Increasing health literacy and advocating for one health – the link between our planet, climate change, and our health across the world. Your free resource.

Global Health Policy

Comparing Global Health Stakeholders

Policy can be defined as ‘The process by which governments, institutions or organisations translate their political vision into programs and actions to deliver ‘outcomes’ – desired changes in the real world’ (UK Cabinet Office 1990). Taken more broadly, policy can be translated to mean “decisions”, however, it is important to think about policy as both a decision and a process. Thinking about policy as a process allows you to engage more directly in the global agora to consider systematically where outcomes can be changed in global health policy (Stone 2013).

Global health policy is the process of making decisions that affect the health of populations across national borders. With the rise of globalization, movement of people across national borders has increased dramatically, and so has the amount of people living in large cities. Both of these situations have affected global health by increasing the rate of the spread of disease, creating lifestyle changes, and more. The way these issues are framed by actors ultimately influence how global health policy is built by limiting what is ‘sayable’, ‘doable’ and ‘thinkable’ (Rushton and Williams 2012). Issues that plague the great powers are ultimately pushed forward in policy-making through persuasive framing and funding.

Q: Compare and contrast the influence of two different stakeholder types.

In stakeholder analyses, power is defined as “the combined measure of the amount of resources a stakeholder has and his or her capacity to mobilise them” (Schmeer 1999). Multinational institutions operate at the global level and have considerable power; they are able to bring global attention to the issue or policy in attention, fund resources to advance solutions, and negotiate and mobilise the position of other actors. E.g., the tobacco industry planned to weaken the impact of the FCTC by biasing member state’s perceptions by shifting the focus from health to economic losses and impacts on national GDPs.

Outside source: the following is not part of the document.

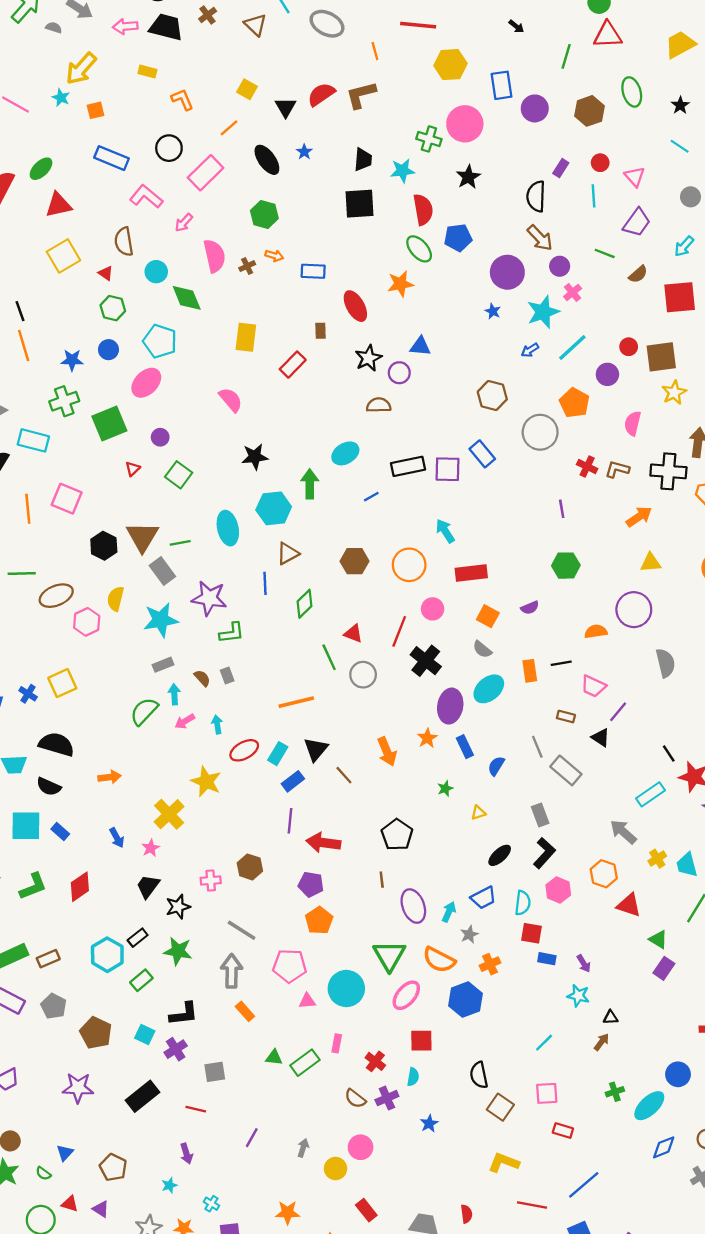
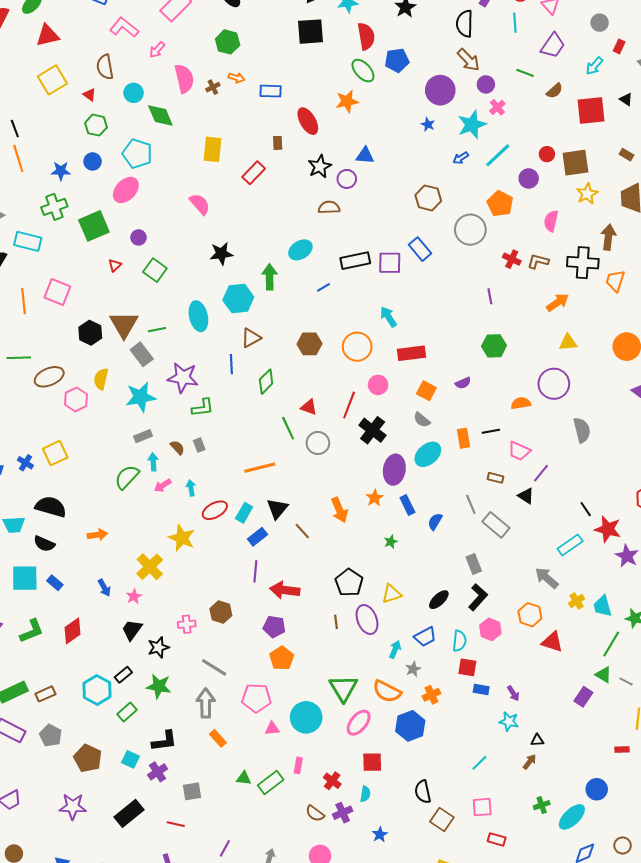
yellow triangle: (478, 813) -> (392, 594), moved, size x1.5
purple ellipse: (413, 906) -> (367, 620), moved
green triangle: (658, 939) -> (603, 675), moved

NGO’s are known to play a critical role in global health policy and are categorized as having a clear bias for particular issues and interests. Their power is somewhat limited by their access to funds, mainly relying on donations or grants, and their ability to mobilise resources which may not always be stable. However, an NGO’s role in advocacy and research raises their legitimacy and expertise in, potentially inspiring mobilisation and increasing power. E.g., MSF played a critical role in the advocacy of the Ebola crisis which enabled them to mobilise resources and deliver frontline care, in turn increasing their legitimacy.

Q: Analyse the impacts of the Global Burden of Disease Study

The Global Burden of Disease study was the driving force behind the creation of the DALY which enabled a new way of identifying the relative contributions of diseases and allowed for global health and policy to be analysed with an evidence-based approach and become attentive to neglected diseases and populations. A benefit of the DALY was its revelation that mental health was one of the leading causes of disability globally. The DALY also facilitated calculating the cost-effectiveness of interventions, and when combined with more accurately identifying the burden of disease, this has enabled proper guidance on the prioritisation and allocation of resources in the global health space and in policy agendas.

One of the limitations of the GBD, and DALY, is the focus on the years of life lost due to disability which had the unintended consequence of neglecting the social impact of disease. E.g., the DALY does not accurately weight the relative importance of death in high vs. low-income countries where resources and responsibilities closely shared within the community. Another limitation is the lack of adequate data available from resource poor settings, consequently affecting how policy interventions are generalized across countries perceived to be similar, rather than being targeted.

Question Set 4 – Refer to Keshavjee p. 933

What happened to TB funding under Selective Primary Health Care?

  • Tuberculosis required long-term treatment programs and longer-term follow ups to ensure cure, thus it was deemed too costly and complex to attempt large-scale treatment programs in resource poor countries.

What did the World Bank do and find in 1993 which changed attitudes to TB control?

  • The WB used the DALY to measure the cost-effectiveness of short-course chemotherapy for tuberculosis and found that it was actually a highly cost-effective. Seizing on this momentum in changing attitudes, WHO promoted the DOTS (directly observed therapy, short course) strategy (Keshavjee and Farmer, 2012).

What was attractive to WHO about TB DOTS?

  • It conformed with the Selective Primary Health Care agenda, in that it was simple to treat and inexpensive.

What approach was taken in New York City and Peru? Why?

  • As part of a national action plan that also increased funding, New York diagnosed patients through the “use of microbacterial culture and fast-track drug-susceptibility testing, access to second-line antituberculosis medications, proper infection control and delivery of medications under direct observation” (Keshavjee and Farmer, 2012). This was because DOTS was an ineffective treatment against TB strains that were resistant to the drugs this strategy relied upon.
  • After an outbreak outside Lima revealed that many patients were infected with “broad spectrum resistance to first line drugs” (Keshavjee and Farmer, 2012), NGO’s worked with the Peruvian Health Ministry to provide community-based care, a modified version of New York’s standard of care treatment approach.